Singapore’s Ministry of Health disclosed Monday (Jan. 28) that the private health information of its citizens has been breached.

According to a report in TechCrunch, it marks the second time within a year that Singapore residents’ data has been accessed. Coming off the heels of a breach in the summer in which the medical records of as many as 1.5 million people were compromised, Singapore’s Ministry of Health said the personal details and HIV-positive status of 14,200 people were placed online.

The ministry said the details were posted by an unauthorized user to the ministry’s HIV Registry. TechCrunch reported that Mikhy K. Farrera Brochez, a U.S. citizen who was deported last year from Singapore over fraud and drug charges, reportedly posted the information online after gaining access to the registry from Ler Teck Siang, a doctor who had previously run the Ministry of Health’s National Public Health Unit. Brochez is believed to have obtained the data in person and as a result, may post it again even after the ministry said the access has been disabled. The Singapore government said it is “working with relevant parties to scan the Internet for signs of further disclosure of the information” and “seeking assistance from … foreign counterparts,” reported TechCrunch.
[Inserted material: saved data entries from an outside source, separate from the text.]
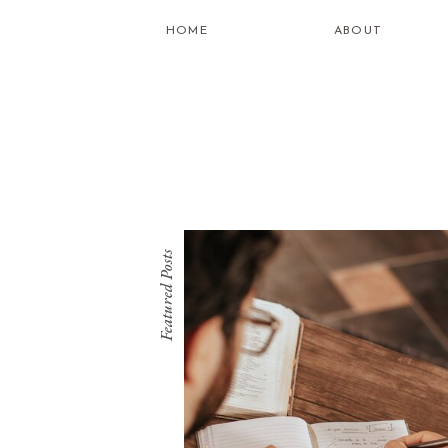
HOME
ABOUT
Featured Posts
what is
healing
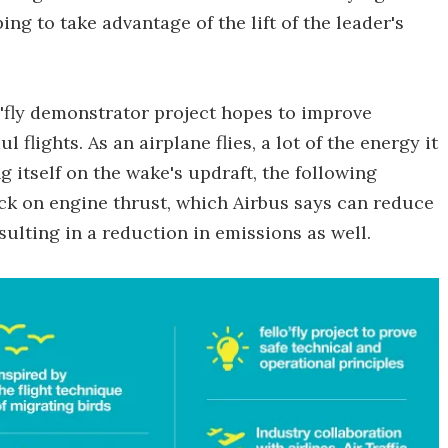
ping to take advantage of the lift of the leader's
o'fly demonstrator project hopes to improve
 flights. As an airplane flies, a lot of the energy it
g itself on the wake's updraft, the following
 back on engine thrust, which Airbus says can reduce
sulting in a reduction in emissions as well.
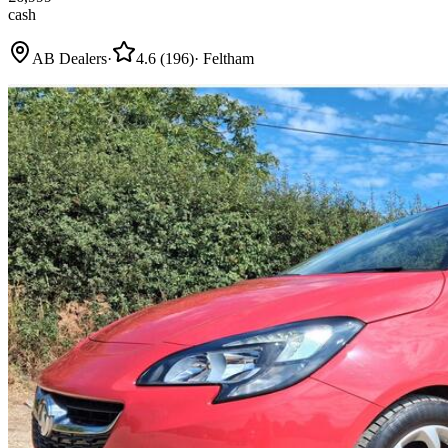
cash
AB Dealers
·
4.6
(
196
)
·
Feltham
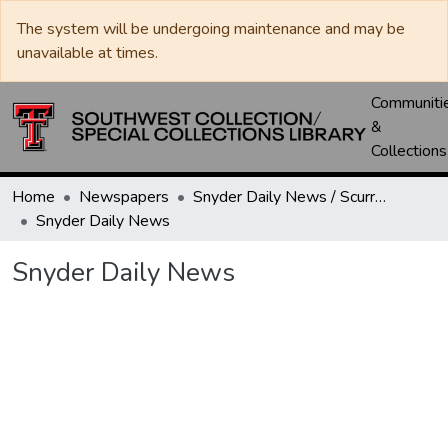
The system will be undergoing maintenance and may be
unavailable at times.
Communiti
&
Collections
Home
Newspapers
Snyder Daily News / Scurry County Times / Snyder Signal / The Coming West
Snyder Daily News
Snyder Daily News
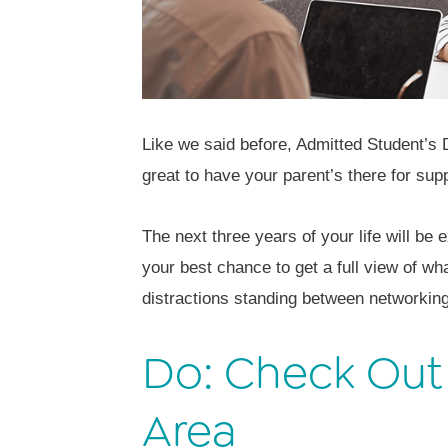
Like we said before, Admitted Student’s
great to have your parent’s there for sup
The next three years of your life will be
your best chance to get a full view of wha
distractions standing between networkin
Do: Check Out
Area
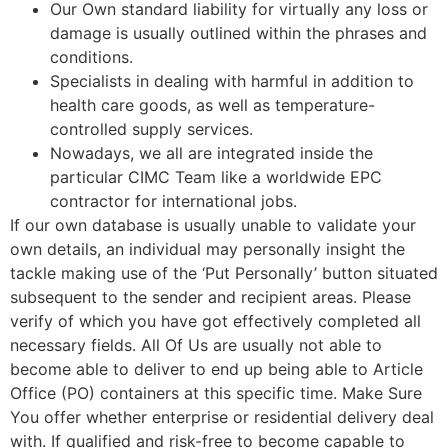
Our Own standard liability for virtually any loss or
damage is usually outlined within the phrases and
conditions.
Specialists in dealing with harmful in addition to
health care goods, as well as temperature-
controlled supply services.
Nowadays, we all are integrated inside the
particular CIMC Team like a worldwide EPC
contractor for international jobs.
If our own database is usually unable to validate your
own details, an individual may personally insight the
tackle making use of the ‘Put Personally’ button situated
subsequent to the sender and recipient areas. Please
verify of which you have got effectively completed all
necessary fields. All Of Us are usually not able to
become able to deliver to end up being able to Article
Office (PO) containers at this specific time. Make Sure
You offer whether enterprise or residential delivery deal
with. If qualified and risk-free to become capable to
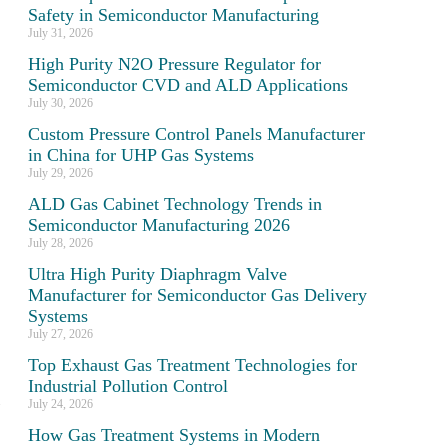
Safety in Semiconductor Manufacturing
July 31, 2026
High Purity N2O Pressure Regulator for
Semiconductor CVD and ALD Applications
July 30, 2026
Custom Pressure Control Panels Manufacturer
in China for UHP Gas Systems
July 29, 2026
ALD Gas Cabinet Technology Trends in
Semiconductor Manufacturing 2026
July 28, 2026
Ultra High Purity Diaphragm Valve
Manufacturer for Semiconductor Gas Delivery
Systems
July 27, 2026
Top Exhaust Gas Treatment Technologies for
Industrial Pollution Control
m
July 24, 2026
How Gas Treatment Systems in Modern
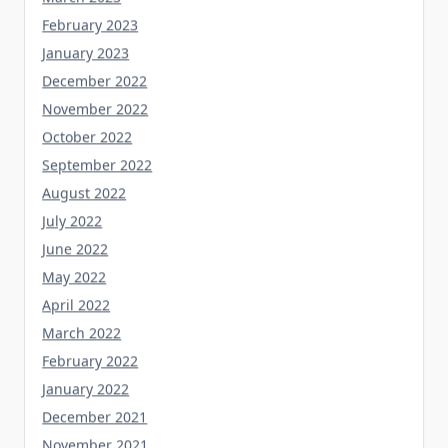
February 2023
January 2023
December 2022
November 2022
October 2022
September 2022
August 2022
July 2022
June 2022
May 2022
April 2022
March 2022
February 2022
January 2022
December 2021
November 2021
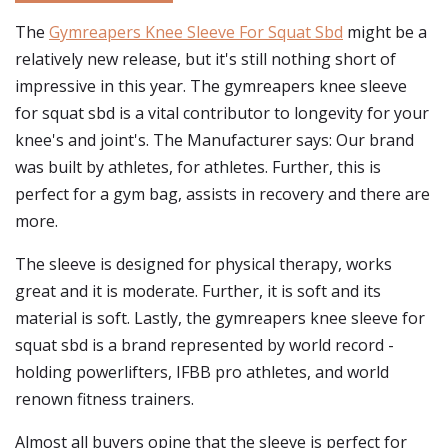
The
Gymreapers Knee Sleeve For Squat Sbd
might be a
relatively new release, but it's still nothing short of
impressive in this year. The gymreapers knee sleeve
for squat sbd is a vital contributor to longevity for your
knee's and joint's. The Manufacturer says: Our brand
was built by athletes, for athletes. Further, this is
perfect for a gym bag, assists in recovery and there are
more.
The sleeve is designed for physical therapy, works
great and it is moderate. Further, it is soft and its
material is soft. Lastly, the gymreapers knee sleeve for
squat sbd is a brand represented by world record -
holding powerlifters, IFBB pro athletes, and world
renown fitness trainers.
Almost all buyers opine that the sleeve is perfect for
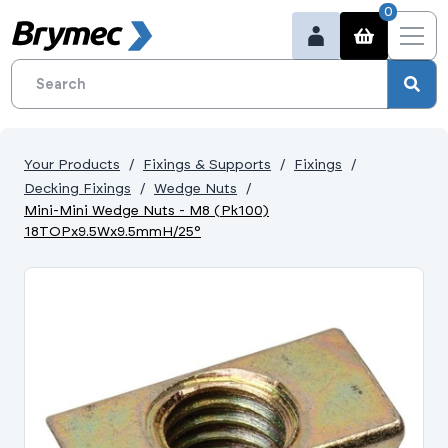
0
Your Products
Fixings & Supports
Fixings
Decking Fixings
Wedge Nuts
Mini-Mini Wedge Nuts - M8 (Pk100)
18TOPx9.5Wx9.5mmH/25°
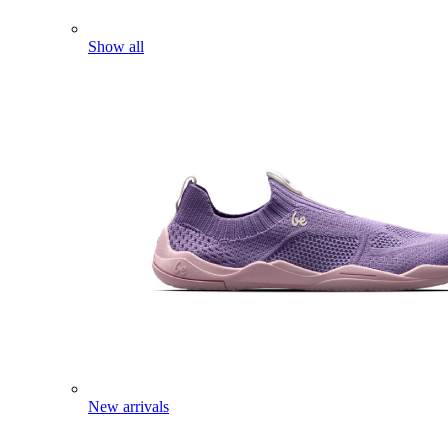
Show all
New arrivals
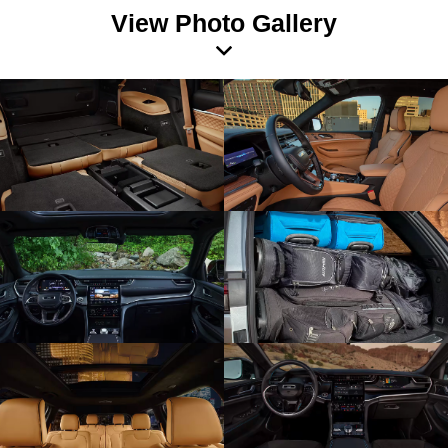
View Photo Gallery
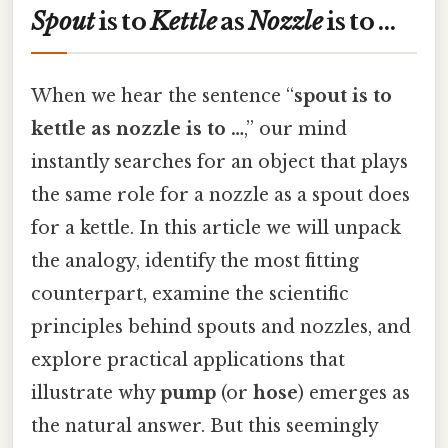
Spout
is to
Kettle
as
Nozzle
is to …
When we hear the sentence “
spout is to
kettle as nozzle is to …
,” our mind
instantly searches for an object that plays
the same role for a nozzle as a spout does
for a kettle. In this article we will unpack
the analogy, identify the most fitting
counterpart, examine the scientific
principles behind spouts and nozzles, and
explore practical applications that
illustrate why
pump
(or
hose
) emerges as
the natural answer. But this seemingly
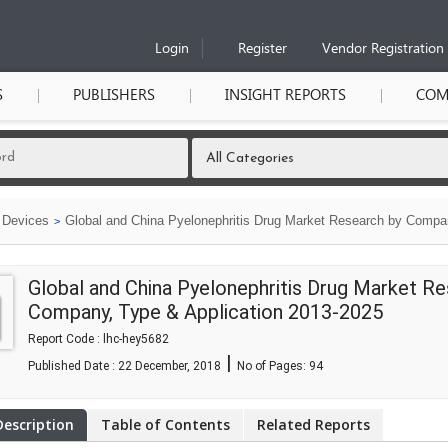
Login
Register
Vendor Registration
S
PUBLISHERS
INSIGHT REPORTS
COM
 Devices
Global and China Pyelonephritis Drug Market Research by Compan
Global and China Pyelonephritis Drug Market Re
Company, Type & Application 2013-2025
Report Code : lhc-hey5682
|
Published Date : 22 December, 2018
No of Pages:
94
Description
Table of Contents
Related Reports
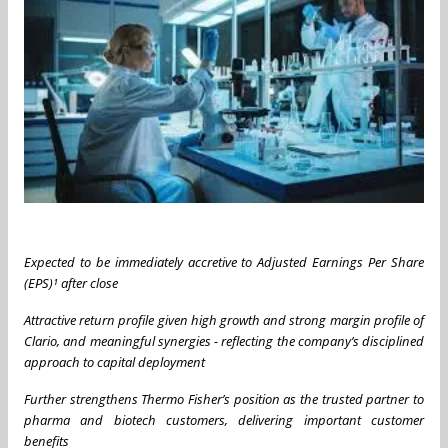
Expected to be immediately accretive to Adjusted Earnings Per Share
(EPS)¹ after close
Attractive return profile given high growth and strong margin profile of
Clario, and meaningful synergies - reflecting the company’s disciplined
approach to capital deployment
Further strengthens Thermo Fisher’s position as the trusted partner to
pharma and biotech customers, delivering important customer
benefits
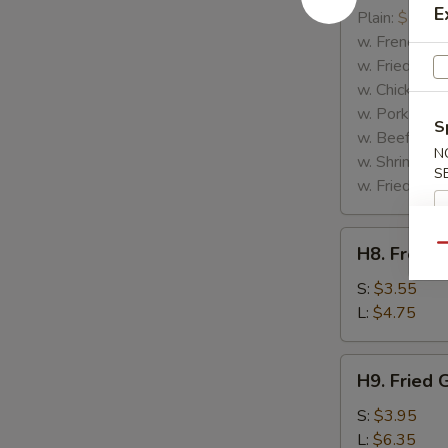
E
Rib
Plain:
$7.25
Tips
w. French Fri
w. Fried Rice
w. Chicken Fr
w. Pork Fried
S
w. Beef Fried
N
w. Shrimp Fri
S
w. Fried Gree
H8.
Qu
H8. French
French
Fries
S:
$3.55
L:
$4.75
H9.
H9. Fried 
Fried
Green
S:
$3.95
Plantains
L:
$6.35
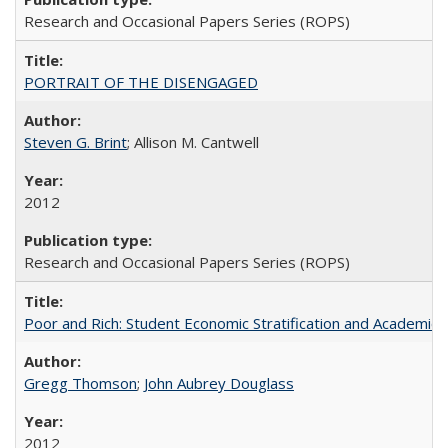
Research and Occasional Papers Series (ROPS)
PORTRAIT OF THE DISENGAGED
Steven G. Brint
; Allison M. Cantwell
2012
Research and Occasional Papers Series (ROPS)
Poor and Rich: Student Economic Stratification and Academic
Gregg Thomson
;
John Aubrey Douglass
2012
In an announcement, the Ministry apologized for the “anxiety and distress” the security breach caused. “Our priority is the wellbeing of the affected individuals. Since 26 January, we have been progressively contacting the individuals to notify them and render assistance,” the ministry wrote in an announcement. The ministry called on anyone who comes in contact with the information to turn it in and to refrain from further sharing it. The registry has the name, ID number, phone number, email address, HIV test results and other medical information for 5,400 people in Singapore who have HIV up to January of 2013, reported TechCrunch. It also has information on 8,800 foreigners up until December of 2011 and 2,400 contact up to May of 2007, noted TechCrunch.

The report noted that in May of 2016 police were notified of Brochez and the fact that he had the information. Despite that, the police just learned he had disclosed the information online. TechCrunch reported Brochez is currently located outside of Singapore.